Corporate de Nicolas Silhol, un premier film à moitié réussi sur les méthodes mortifères du management et les rapports humains en entreprise.
« Il faut marquer un point d’arrêt à cette mode des suicides qui évidemment choque tout le monde »
C’est en ces termes que s’exprimait, en septembre 2009, Didier Lombard, ex PDG de France Telecom, pour qualifier les 23 suicides de salariés de son groupe.
La mode, autrement qualifiée de tendance liée à un phénomène d’imitation, était pour la première fois utilisée par un « grand » patron pour définir l’indéfinissable, le désespoir absolu d’hommes et de femmes qui mettent fin à leurs jours dans le cycle infernal de la machine du travail.
Plutôt que de travail, parlons de méthode.
Nicolas Silhol dissèque l’art de la méthode pour ne pas dire l’art de la guerre, cher à Sun Tzu : celle employée par les grands groupes pour optimiser la ligne de résultats de leur bilan économique en faisant craquer leurs salariés jusqu’à la démission plutôt que la négociation, le reclassement ou le licenciement. Cela coûte moins cher.
Le film s’ouvre d’ailleurs sur un carton d’introduction stipulant que les personnages sont fictifs mais les méthodes bien réelles.
Ces méthodes que le cinéaste a parfaitement documentées par un travail minutieux auprès de l’inspection du travail et dans les grandes entreprises, ont un relief particulier dans le film. C’est sans doute, au travers d’une succession de petits manifestes cyniques, sa partie la plus intéressante et la plus glaçante.

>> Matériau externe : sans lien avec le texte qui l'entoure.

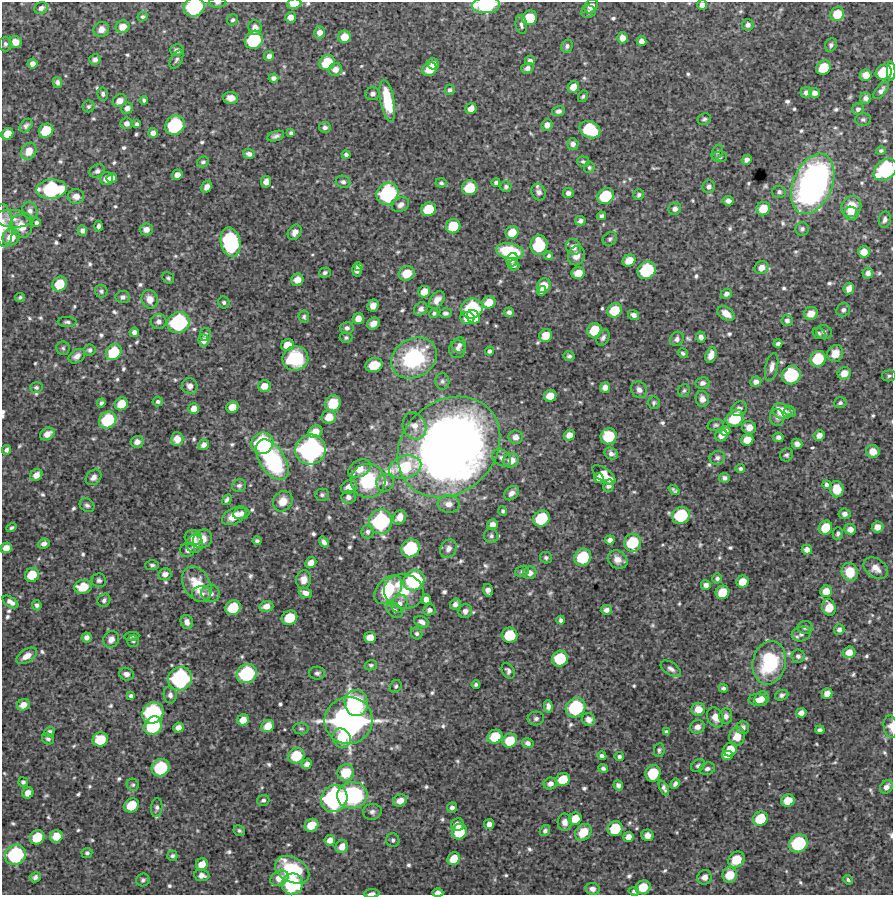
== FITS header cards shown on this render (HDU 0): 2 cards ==
NAXIS1  =                  891 /Length X axis
NAXIS2  =                  893 /Length Y axis

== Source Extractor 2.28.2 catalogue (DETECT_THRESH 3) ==
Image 891 x 893 px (HDU 0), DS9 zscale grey, 1 PNG px = 1 image px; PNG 895 x 897 px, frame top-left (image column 1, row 893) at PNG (2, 2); each listed source drawn as its Kron ellipse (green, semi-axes under 4 px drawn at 4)
Background 4000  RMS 170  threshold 507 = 3 sigma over >= 5 px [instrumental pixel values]
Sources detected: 671; of the 671, the 500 brightest by FLUX_AUTO listed and drawn (171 fainter detections omitted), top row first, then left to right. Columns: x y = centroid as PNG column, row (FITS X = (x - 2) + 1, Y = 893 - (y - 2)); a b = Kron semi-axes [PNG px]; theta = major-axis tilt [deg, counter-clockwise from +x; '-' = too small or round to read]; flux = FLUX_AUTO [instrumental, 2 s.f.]
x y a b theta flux
217 3 9 5 1 2.9e+04
294 4 7 5 8 1.8e+05
486 5 14 8 4 1.1e+06
702 5 5 5 - 6.0e+04
591 6 8 6 51 1.0e+05
194 7 11 9 26 1.0e+06
41 8 7 5 23 4.7e+04
588 12 7 6 - 3.6e+04
837 14 7 6 - 2.2e+05
143 17 5 4 - 2.4e+04
290 17 5 5 - 7.9e+04
530 18 8 7 - 3.3e+05
233 20 6 5 - 2.4e+04
521 25 9 5 -80 4.0e+04
748 25 6 5 - 4.2e+04
123 27 7 6 - 1.2e+05
255 27 7 6 - 7.1e+04
101 29 8 7 - 7.9e+04
320 32 6 5 - 6.9e+04
344 37 6 6 - 1.6e+05
622 38 6 5 - 7.7e+04
254 40 10 8 43 7.9e+05
641 41 5 4 - 6.6e+04
15 42 6 6 - 1.0e+05
5 44 7 6 - 3.0e+04
831 45 7 5 65 2.8e+04
567 46 7 5 72 3.2e+04
177 50 6 6 - 5.2e+04
269 56 5 5 - 5.4e+04
95 59 5 5 - 4.1e+04
176 60 10 5 62 3.3e+04
530 60 5 4 - 3.6e+04
327 63 8 7 - 3.6e+05
32 64 5 5 - 5.7e+04
433 64 6 5 - 5.8e+04
527 68 6 5 - 4.9e+04
824 68 7 7 - 3.3e+05
335 69 7 6 - 8.2e+04
430 69 7 6 - 2.0e+05
891 71 9 4 -88 2.1e+05
884 72 8 7 - 4.1e+05
866 75 6 5 - 1.1e+05
274 78 5 4 - 4.1e+04
57 82 5 4 - 3.4e+04
573 87 6 5 - 1.1e+05
450 90 5 5 - 2.9e+04
881 90 10 5 52 5.0e+04
806 92 6 5 - 4.7e+04
814 93 5 5 - 5.9e+04
103 94 6 5 - 2.6e+04
372 94 7 6 - 4.3e+04
583 96 6 4 62 2.4e+04
231 98 7 6 - 7.8e+04
866 98 6 5 - 4.7e+04
144 100 4 4 - 2.8e+04
120 101 7 6 - 8.6e+04
387 101 21 7 -79 3.8e+05
89 106 6 6 - 2.3e+04
127 108 6 5 - 5.5e+04
471 109 6 5 - 9.1e+04
858 109 6 5 - 3.3e+04
558 111 6 5 - 4.1e+04
704 119 7 5 23 2.6e+04
863 119 7 6 - 2.7e+04
127 123 6 6 - 6.0e+04
137 124 4 4 - 2.5e+04
175 125 10 9 - 8.5e+05
547 125 6 5 - 6.4e+04
26 126 7 5 49 3.3e+04
325 127 6 5 - 3.8e+04
590 130 11 8 -25 6.7e+05
46 131 7 6 - 3.3e+05
153 133 5 5 - 5.4e+04
291 133 4 4 - 2.6e+04
7 134 6 5 - 1.5e+05
276 136 9 5 16 3.9e+04
573 144 6 5 - 5.3e+04
29 151 9 7 58 1.4e+05
881 151 5 4 - 2.4e+04
717 152 8 5 62 2.4e+04
249 154 6 4 -19 4.4e+04
346 155 4 4 - 2.8e+04
720 157 7 5 4 2.7e+04
747 160 5 4 - 4.1e+04
583 161 6 5 - 2.7e+04
203 162 6 5 - 2.5e+04
589 167 5 5 - 2.3e+04
885 170 13 9 41 1.2e+06
97 171 8 6 25 4.2e+04
177 175 5 5 - 8.6e+04
112 178 5 5 - 7.1e+04
107 179 6 6 - 1.0e+05
266 182 6 5 - 7.3e+04
343 182 7 6 - 3.3e+04
496 182 4 3 - 2.8e+04
441 183 5 4 - 2.5e+04
813 184 32 19 67 4.5e+06
207 187 6 5 - 6.3e+04
506 187 5 5 - 2.7e+04
709 187 6 6 - 4.0e+04
470 188 8 7 - 3.7e+05
51 189 15 9 5 1.2e+06
539 192 9 7 -67 5.0e+04
779 192 6 6 - 2.7e+04
568 193 5 5 - 4.6e+04
387 194 11 10 - 1.2e+06
639 195 5 5 - 2.9e+04
76 196 8 7 - 8.1e+04
606 196 9 7 37 5.1e+05
728 201 5 4 - 5.0e+04
401 205 9 6 31 5.4e+04
851 207 11 9 51 2.1e+05
429 209 7 6 - 3.2e+05
675 209 6 6 - 5.3e+04
763 209 7 6 - 2.1e+05
30 211 9 7 -69 5.1e+04
851 213 7 6 - 7.6e+04
601 216 4 4 - 3.1e+04
13 219 19 9 -3 9.9e+04
885 220 8 6 75 3.7e+04
580 221 5 5 - 4.1e+04
36 223 4 4 - 2.8e+04
4 226 21 9 -87 1.2e+05
21 226 12 10 -57 1.6e+05
98 226 5 3 - 3.0e+04
453 226 7 7 - 3.2e+05
146 229 6 6 - 7.8e+04
802 229 7 6 - 3.4e+04
82 230 5 4 - 4.1e+04
295 232 8 6 58 6.6e+04
512 232 7 6 - 1.9e+05
11 237 9 8 - 1.5e+05
610 239 8 6 39 2.9e+04
230 242 15 9 -78 1.6e+06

Qui n’a pas connu dans les groupes cotés en bourse le marketing de plans sociaux aux douces appellations pondues par les stratèges de la communication : One Step Further 2018, Cap 2020, Innovating system 2016, Ensemble on est plus fort 2017 …
Ici, il s’agit d’Ambition 2016, le plan choisi par Esen, groupe industriel alimentaire, et managé avec perversion et sans aucun état d’âme par Emilie Tesson-Hansen (Céline Salette) fraichement recrutée par Stéphane Froncart (Lambert Wilson).
Ambition 2016 renommé A16, comme l’autoroute d’un désespoir programmé, concerne 10% des effectifs et tous doivent être amenés à démissionner.
La stratégie est limpide et ciblée : proposer l’inacceptable à des salariés fragilisés et au pied du mur en les manipulant afin que la responsabilité de la décision leur revienne. Le choix sera systématiquement de partir.
Le suicide de l’un d’entre eux va faire imploser le système jusqu’à révéler la face la plus sombre du management d’entreprise en confrontation avec l’inspection du travail incarnée par Marie Borrel (Violaine Fumeau, fidèle du cinéaste)
Dans ce qu’il raconte, le film est très efficace et sonne juste et il est difficile de ne pas légitimer sa démarche. Elle est implacable.
Là où le bât blesse, c’est dans la mise en scène et les basculements psychologiques des personnages, celui interprété par Céline Salette en premier lieu.
La mise en scène est studieuse avec comme seul principe un travail sur le cadre très programmatique. Au début du film, il s’appuie sur la typologie des lieux de l’entreprise (vitrage, parois, cloisons, zébrage) pour être très resserré et rigide et s’ouvre petit à petit au fil du basculement de son personnage principal qui, par intérêt personnel puis par souci collectif, va se libérer du système.
L’autre faiblesse du film, c’est la mise en évidence des enjeux psychologiques des personnages. Les changements de cap sont trop rapides et la peinture du monde extérieur, notamment le cercle familial, ne sert pas suffisamment les basculements. Au fond, on ne comprend pas vraiment les fondements profonds de la démarche de ses personnages.
Par ailleurs, certaines scènes cassent la tension de la narration notamment ce faux entretien entre Emilie et son mari ou cette incursion nocturne dans un bar à la table de coréens, salariés de Hyundai.
Reste néanmoins Céline Salette, actrice vertigineuse d’une grande puissance mélancolique, telle que la définit à juste titre son réalisateur. Elle est magnifique dans le rôle de cette femme en décomposition.
Nicolas Silhol signe un premier long métrage dont on a envie de retenir l’engagement, la précision et l’exemplarité. Cependant, il n’atteint pas la puissance cinématographique et naturaliste de Ressources Humaines de Laurent Cantet mais ouvre une porte singulière et sans concession dans le regard qu’offre le cinéma sur le monde de l’entreprise et de ses loups.